* TASKS TO COMPLETE:
1 > Duplicate the entries with lens and pose lines word for word, leaving the pictures out.
2 > Go on with the guide to shops and historic sites, starting right after its final sentence.

For antiquers and day-trippers looking for a one-of-a-kind shopping experience, Lexington has dozens of antique dealers and specialty shops.

“The combination of what we have is what no one else has,” said Anne Crume, executive director of the Lexington Area Chamber of Commerce.

Upcoming events include “What A Girl Wants” Spring Ladies Night Out sponsored by Downtown Merchants on April 20, 3-9 pm, and Heritage Days Festival, June 7-9.

Runner-up: Weston, MO


HISTORIC SITE
Swan River Museum
12 E. Peoria
Paola, KS
913-294-4940
www.miamicountykansashistory.org

The Swan River Museum is the official source of Miami County, KS historical information. The Hunt-Russell Research Library, which is part of the museum, receives official records for the county.

The museum displays historical artifacts, some relating to the tragic “Trail of Death” forced march of Potawatomie Indians, plus vintage clothing, quilts, early tools, toys, furniture, books and magazines. Through April 29, the Swan River Museum is host to the Smithsonian Traveling Exhibit Between Fences.

“It appealed to us,” said Pat Fox, a township director and exhibit chairperson, “because we’re small town America and it’s about fences and what creates them — geography, race, religion, ethnic, borders — and being a cultural exhibit, it is designed to get people to know the past and what fences tell us now. It should draw communities together.”

Admission to the museum is free.

Runner-up: Hermann, MO


NATIVE AMERICAN &
WESTERN ANTIQUITIES

Peak’s Place
118 S. Main
Muskogee, OK
918-681-4244
www.peaksplace.com

Step into Peak’s Place and it’s the smell…the leather smell. It’s almost hypnotic; seeing what’s there becomes mandatory.

“It doesn’t take long and once they look around, they’re sorry they didn’t come sooner,” said Peggy Sharp, co-owner.

Sharp said the shop is named after her father, Henry Peak.

“He ran a flea market for 14 years on weekends and carried a lot of tack,” said Sharp. “It moved pretty good and dad talked me in to helping him.”

* SUPPLIED INFORMATION:
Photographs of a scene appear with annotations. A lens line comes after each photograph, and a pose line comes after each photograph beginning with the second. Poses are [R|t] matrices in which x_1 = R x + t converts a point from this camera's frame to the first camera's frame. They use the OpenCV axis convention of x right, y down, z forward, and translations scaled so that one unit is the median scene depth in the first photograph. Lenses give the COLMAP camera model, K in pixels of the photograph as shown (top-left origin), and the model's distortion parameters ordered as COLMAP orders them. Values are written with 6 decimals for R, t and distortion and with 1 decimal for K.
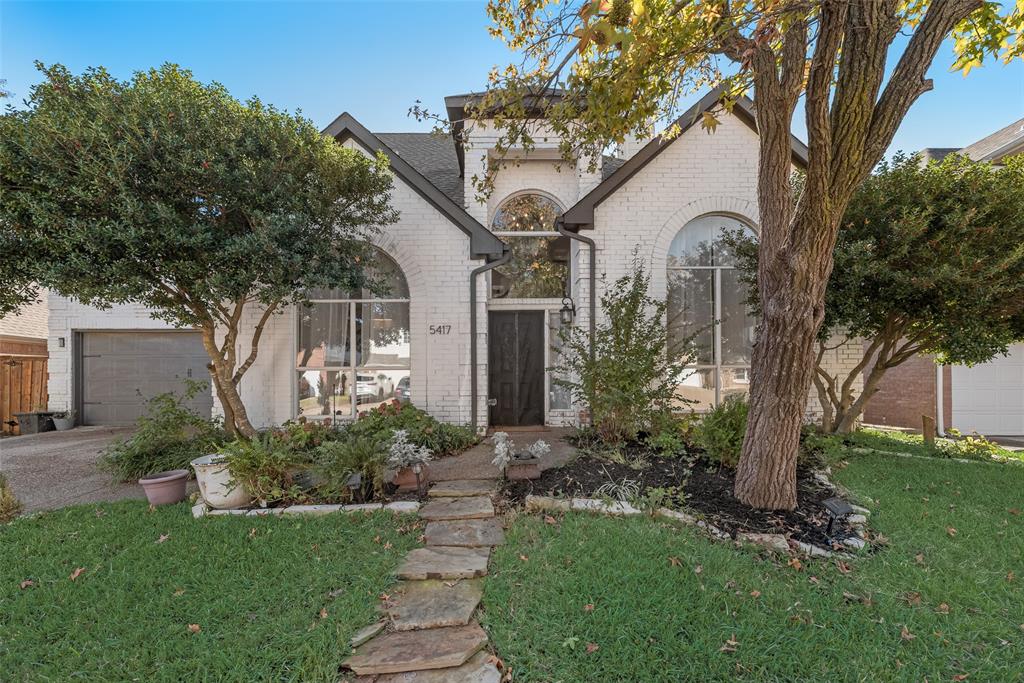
lens RADIAL K [[409.9, 0, 512.0], [0, 409.9, 347.0], [0, 0, 1]] dist [0.003872, 0.000335]
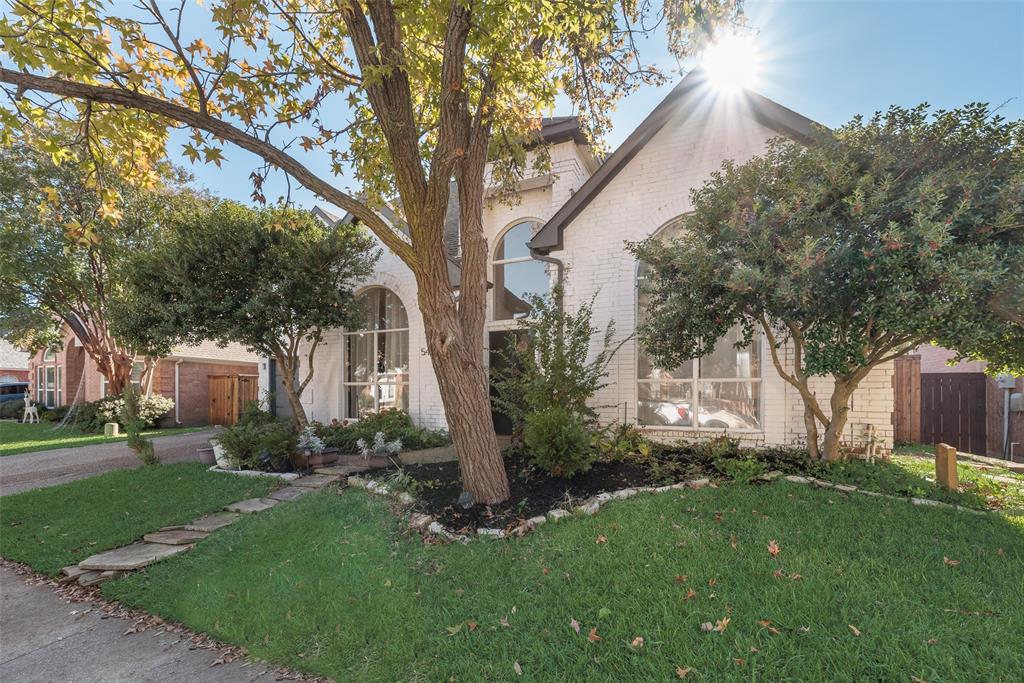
lens RADIAL K [[409.9, 0, 508.3], [0, 409.9, 364.0], [0, 0, 1]] dist [0.003872, 0.000335]
pose [[0.910213, -0.023346, -0.413481, 0.501873], [0.027625, 0.999609, 0.004372, -0.003293], [0.413217, -0.015402, 0.910502, -0.015368]]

* OUTPUTS FOR THE TASKS:
1 >
Photographs of a scene appear with annotations. A lens line comes after each photograph, and a pose line comes after each photograph beginning with the second. Poses are [R|t] matrices in which x_1 = R x + t converts a point from this camera's frame to the first camera's frame. They use the OpenCV axis convention of x right, y down, z forward, and translations scaled so that one unit is the median scene depth in the first photograph. Lenses give the COLMAP camera model, K in pixels of the photograph as shown (top-left origin), and the model's distortion parameters ordered as COLMAP orders them. Values are written with 6 decimals for R, t and distortion and with 1 decimal for K.
lens RADIAL K [[409.9, 0, 512.0], [0, 409.9, 347.0], [0, 0, 1]] dist [0.003872, 0.000335]
lens RADIAL K [[409.9, 0, 508.3], [0, 409.9, 364.0], [0, 0, 1]] dist [0.003872, 0.000335]
pose [[0.910213, -0.023346, -0.413481, 0.501873], [0.027625, 0.999609, 0.004372, -0.003293], [0.413217, -0.015402, 0.910502, -0.015368]]

2 >
The “help” consisted of opening Peak’s Place three years ago.

For the “urban” in us, Sharp explained that tack “is all equipment for horses but saddles.” But Peak’s carries saddles too, major brands such as Billy Cook, made in Guthrie, OK, and the more economical brands also. Cowhide purses and turquoise jewelry are for sale, along with spurs and spur straps.

The list goes on: foot gear for horses including support leg wraps, replacement stirrups, bull riding equipment, chaps and protective vests. “We just started carrying hats, too,” added Sharp. “And roping supplies — this is trail riding country.”

Antique décor highlights the shop, including antique horse goggles used when the horse was hauled in the back of a truck.

“We have everything for your horse,” said Sharp. “Peak’s is the complete tack shop for contemporary cowboys.”

While you’re there, say hello the Sarge, the Shih Tzu in the denim hat.

Runner-up: Cimarron Native American Museum


QUILTS
Great Plains Quilt Company
119 West Santa Fe
Burlingame, KS
785-654-3303

The Great Plains Quilt Company is noted for its selection of 1930s reproduction fabric and for the shop's quilting.

Indeed, the Quilt Company is a destination for quilters because after sewers piece together their blanket, they can take it to Kathy Smith to quilt.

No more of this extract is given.